Within the realm of data, an analogous taxonomy has emerged.

The Taxonomy of Data, showing the two main branches of numerical categorical variables. Numerical varibles can be split into continuous and discrete variables. Categorical variables can be split into ordinal and nominal variables.
Figure 2: the Taxonomy of Data.

Types of Variables

The principle quality of a variable is whether it is numerical or categorical.

Numerical Variable
A variable that take numbers as values and where the magnitude of the number has a quantitative meaning.
Categorical Variable
A variable that take categories as values. Each unique category is called a level.

When most people think “data” they tend to think about numerical variables (like the temperature and pressure recorded in your lab notebook) but categorical variables (like the name recorded on CalCentral) are very common.

All numerical variables can be classified as either continuous or discrete.

Continuous Numerical Variable
A numerical variable that takes values on an interval of the real number line.
Discrete Numerical Variable
A numerical variable that takes values that have jumps between them.

A good example of a continuous numerical variable is temperature.

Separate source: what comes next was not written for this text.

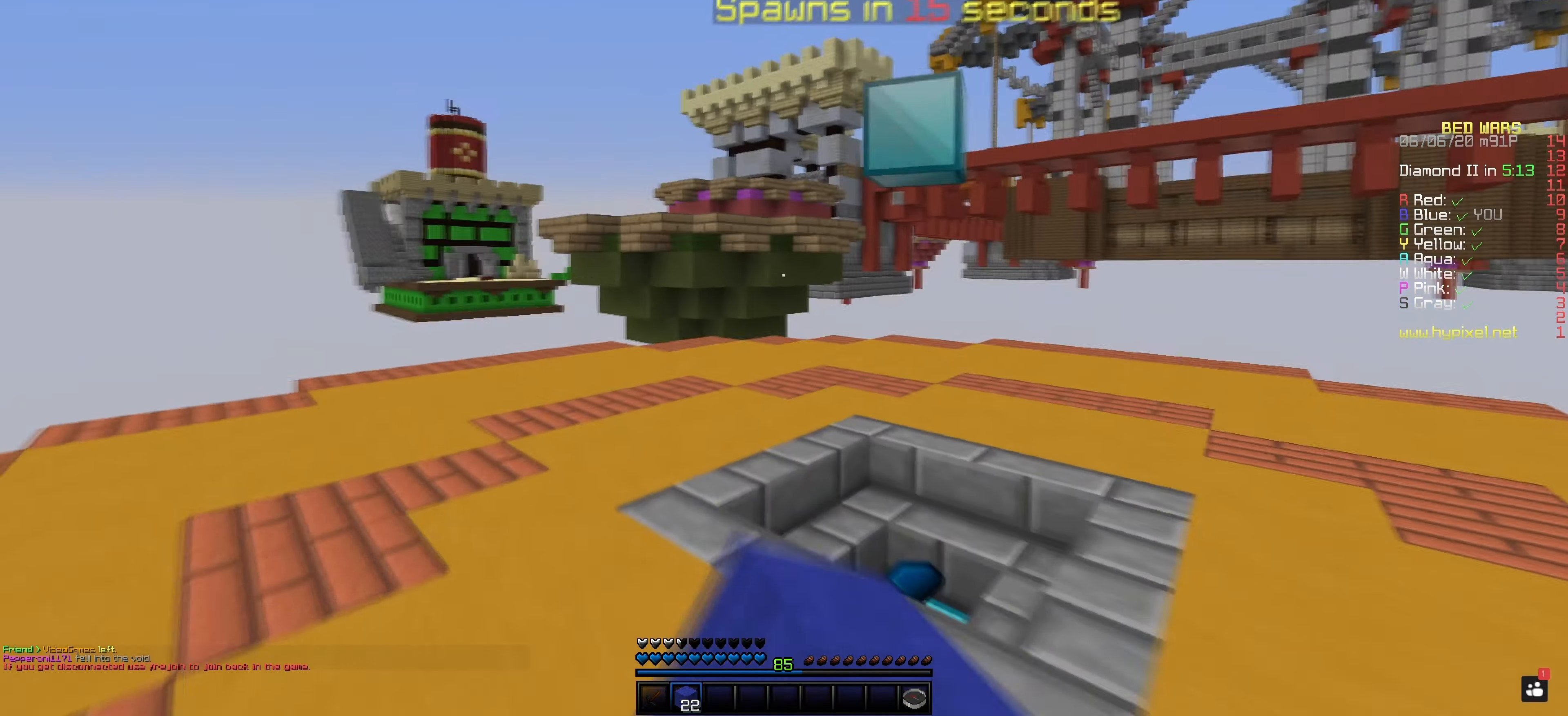
{"keys": [], "mouse": [], "events": [[267, "mouse_left", "up"]]}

If we are measuring outside air temperature on Earth in Fahrenheit, it is possible that we would record values anywhere from around -125 degrees F and +135 degrees F. While we might end up rounding our measurement to the nearest integer degree, we can imagine that the phenomenon of temperature itself varies smoothly and continuously across this range.

A good example of a discrete numerical variable is household size. When the US Census goes door-to-door every year collecting data on every household, they record the number of people living in that household. A household can have 1 person, or 2 people, or 3 people, or 4 people, and so on, but it cannot have 2.83944 people. This makes it discrete.

What unites both types of numerical variables is that the magnitude of the numbers have meaning and you can perform mathematical operations on them and the result also has meaning. It is possible and meaningful to talk about the average air temperature across three locations. It is also possible and meaningful to talk about the sum total number of people across ten households.

The ability to perform mathematical operations drops away when we move to ordinal variables. All categorical variables can be classified as either ordinal or nominal.

Ordinal Categorical Variable
A categorical variable with levels that have a natural ordering.
Nominal Categorical Variable
A categorical variable with levels with no ordering.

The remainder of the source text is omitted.